Millions of people around the world have submitted DNA kits to Ancestry.com, MyHeritage, FamilyTreeDNA and other services in order to learn about their ethnic history and locate relatives. Companies that extract, analyze and store your DNA have taken steps to safeguard your privacy. You should be an active partner in the effort by knowing their terms and conditions, and only sharing your results for uses you approve.

The market leaders in DNA testing build in safeguards to protect your personal information. DNA kit samples are identified with barcodes so laboratory workers do not know whose DNA they are handling. They have policies that say they will not release individual-level information to employers or insurance companies. The US Genetic Information Nondiscrimination Act prohibits discrimination based on genetic information with respect to employment and health insurance. Police agencies will not be given access to your DNA or personal information, unless they provide a court order.

The policies, terms and conditions can vary by DNA testing vendor. For that and other reasons, it is advisable to review each company’s privacy policy and terms and conditions. When you register and activate your test kit using the internet, you will be presented with opportunity to review these policies before being asked to accept them. This acceptance is typically done with a series of mouse clicks. Most consumers likely click through this acceptance without a second thought, but it is important to review them before agreeing. Clicking acceptance is legally binding like a signature.

Privacy and information-use policy documents are found on each company’s web site. They can be weighty documents. AncestryDNA’s privacy statement weighs in at some 5,000 words. That’s more than 80 paragraphs, or 17 printed pages. FamilyTreeDNA’s privacy statement runs more than 5,200 words. While that is a lot of verbiage, these documents contain valuable information about how personal data are used and protected. They will vary by global region.

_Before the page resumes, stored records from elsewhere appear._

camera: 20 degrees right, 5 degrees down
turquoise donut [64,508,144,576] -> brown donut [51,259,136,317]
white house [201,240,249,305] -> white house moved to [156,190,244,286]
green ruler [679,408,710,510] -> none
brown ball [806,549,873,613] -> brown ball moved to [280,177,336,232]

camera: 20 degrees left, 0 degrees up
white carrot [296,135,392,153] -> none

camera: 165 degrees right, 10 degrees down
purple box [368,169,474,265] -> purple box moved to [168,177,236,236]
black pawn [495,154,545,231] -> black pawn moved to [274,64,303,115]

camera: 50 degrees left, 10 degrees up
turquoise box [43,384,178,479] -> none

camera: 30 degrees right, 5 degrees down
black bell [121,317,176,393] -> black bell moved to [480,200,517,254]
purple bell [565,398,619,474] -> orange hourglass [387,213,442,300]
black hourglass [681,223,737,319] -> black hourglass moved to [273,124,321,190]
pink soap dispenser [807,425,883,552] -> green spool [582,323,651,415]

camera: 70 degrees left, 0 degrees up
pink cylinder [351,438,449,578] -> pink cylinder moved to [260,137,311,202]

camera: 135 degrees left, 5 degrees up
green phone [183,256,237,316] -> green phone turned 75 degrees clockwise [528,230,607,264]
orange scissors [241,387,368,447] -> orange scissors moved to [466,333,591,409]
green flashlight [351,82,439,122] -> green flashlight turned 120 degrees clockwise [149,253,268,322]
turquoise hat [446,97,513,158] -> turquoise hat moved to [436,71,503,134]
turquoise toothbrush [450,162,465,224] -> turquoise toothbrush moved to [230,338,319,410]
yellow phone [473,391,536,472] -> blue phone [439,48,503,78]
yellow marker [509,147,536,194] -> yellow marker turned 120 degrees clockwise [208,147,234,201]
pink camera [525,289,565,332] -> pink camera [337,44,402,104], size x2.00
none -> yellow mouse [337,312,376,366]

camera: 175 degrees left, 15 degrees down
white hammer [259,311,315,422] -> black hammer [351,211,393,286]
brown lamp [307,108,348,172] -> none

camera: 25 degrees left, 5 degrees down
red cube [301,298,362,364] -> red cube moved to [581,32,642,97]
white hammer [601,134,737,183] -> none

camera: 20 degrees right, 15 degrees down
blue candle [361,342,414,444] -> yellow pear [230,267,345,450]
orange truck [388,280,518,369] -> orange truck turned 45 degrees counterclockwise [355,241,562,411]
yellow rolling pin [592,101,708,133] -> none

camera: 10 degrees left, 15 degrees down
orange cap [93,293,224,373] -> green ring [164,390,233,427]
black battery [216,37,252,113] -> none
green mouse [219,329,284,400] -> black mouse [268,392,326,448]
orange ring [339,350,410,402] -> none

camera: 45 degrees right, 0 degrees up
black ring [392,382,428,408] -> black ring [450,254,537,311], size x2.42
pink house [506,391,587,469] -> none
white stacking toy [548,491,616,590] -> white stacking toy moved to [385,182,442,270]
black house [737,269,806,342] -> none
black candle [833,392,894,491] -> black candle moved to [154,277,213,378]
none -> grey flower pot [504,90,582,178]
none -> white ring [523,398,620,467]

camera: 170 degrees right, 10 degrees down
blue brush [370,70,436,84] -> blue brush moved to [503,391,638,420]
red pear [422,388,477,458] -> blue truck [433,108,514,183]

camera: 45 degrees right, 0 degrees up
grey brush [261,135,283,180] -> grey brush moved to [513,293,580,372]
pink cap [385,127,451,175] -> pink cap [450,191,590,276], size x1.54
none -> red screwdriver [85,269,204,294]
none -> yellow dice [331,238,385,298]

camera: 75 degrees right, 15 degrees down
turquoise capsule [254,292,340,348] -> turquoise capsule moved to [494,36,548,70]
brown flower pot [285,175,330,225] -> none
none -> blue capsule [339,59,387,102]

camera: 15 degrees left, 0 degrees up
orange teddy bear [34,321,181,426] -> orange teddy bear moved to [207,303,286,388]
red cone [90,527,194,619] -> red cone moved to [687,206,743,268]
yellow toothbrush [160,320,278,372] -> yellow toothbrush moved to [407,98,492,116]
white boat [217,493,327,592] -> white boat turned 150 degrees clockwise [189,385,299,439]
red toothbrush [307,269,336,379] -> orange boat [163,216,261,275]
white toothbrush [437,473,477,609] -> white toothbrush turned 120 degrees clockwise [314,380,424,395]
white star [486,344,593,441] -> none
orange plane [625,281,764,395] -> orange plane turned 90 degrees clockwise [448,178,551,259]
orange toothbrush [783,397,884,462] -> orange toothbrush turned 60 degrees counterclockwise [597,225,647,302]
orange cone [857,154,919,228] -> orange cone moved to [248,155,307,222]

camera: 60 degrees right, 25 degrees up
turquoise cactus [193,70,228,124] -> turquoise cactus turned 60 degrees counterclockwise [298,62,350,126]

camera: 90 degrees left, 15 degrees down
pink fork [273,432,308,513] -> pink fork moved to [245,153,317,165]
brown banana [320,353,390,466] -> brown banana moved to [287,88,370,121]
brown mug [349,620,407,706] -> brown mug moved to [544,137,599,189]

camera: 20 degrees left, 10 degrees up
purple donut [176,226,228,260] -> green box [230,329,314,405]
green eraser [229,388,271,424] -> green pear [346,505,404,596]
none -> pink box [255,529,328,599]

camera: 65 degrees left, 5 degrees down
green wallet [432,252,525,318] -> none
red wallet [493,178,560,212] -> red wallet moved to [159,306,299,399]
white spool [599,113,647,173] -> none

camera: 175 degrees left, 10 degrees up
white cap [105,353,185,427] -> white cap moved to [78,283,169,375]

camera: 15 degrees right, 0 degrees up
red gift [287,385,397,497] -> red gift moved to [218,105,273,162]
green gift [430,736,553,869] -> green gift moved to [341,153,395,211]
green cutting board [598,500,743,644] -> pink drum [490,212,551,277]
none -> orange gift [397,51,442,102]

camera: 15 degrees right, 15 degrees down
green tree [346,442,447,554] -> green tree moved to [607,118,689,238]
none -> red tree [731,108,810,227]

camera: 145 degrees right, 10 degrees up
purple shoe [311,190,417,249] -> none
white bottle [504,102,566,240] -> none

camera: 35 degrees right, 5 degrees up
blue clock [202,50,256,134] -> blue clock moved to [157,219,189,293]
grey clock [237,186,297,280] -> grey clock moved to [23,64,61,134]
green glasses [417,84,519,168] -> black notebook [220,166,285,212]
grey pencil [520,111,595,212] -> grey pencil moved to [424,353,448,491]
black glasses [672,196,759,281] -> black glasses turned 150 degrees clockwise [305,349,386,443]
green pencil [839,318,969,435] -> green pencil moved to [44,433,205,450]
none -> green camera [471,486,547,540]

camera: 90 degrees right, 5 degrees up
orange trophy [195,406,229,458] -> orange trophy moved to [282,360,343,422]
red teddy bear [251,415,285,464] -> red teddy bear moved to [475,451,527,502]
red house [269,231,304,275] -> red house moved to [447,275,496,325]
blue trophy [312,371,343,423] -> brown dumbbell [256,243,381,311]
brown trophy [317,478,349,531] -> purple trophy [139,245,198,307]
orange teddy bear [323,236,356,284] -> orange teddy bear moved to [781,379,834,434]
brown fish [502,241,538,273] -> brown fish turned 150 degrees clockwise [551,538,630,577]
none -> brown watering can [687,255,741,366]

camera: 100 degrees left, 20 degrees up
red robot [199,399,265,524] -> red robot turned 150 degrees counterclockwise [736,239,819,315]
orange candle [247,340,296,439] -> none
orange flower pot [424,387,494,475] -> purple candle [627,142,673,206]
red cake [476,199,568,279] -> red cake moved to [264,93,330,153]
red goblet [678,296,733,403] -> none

One of the key issues covered in these legal documents is what you share with others about your DNA. The services that provide DNA matching to find potential relatives allow you to share DNA details with matches. What’s also important is that you can withdraw this sharing permission if you so choose. Find out what control you have before you finish and activate your DNA kit. In the case of genetic genealogy, a little advance research can go a long way.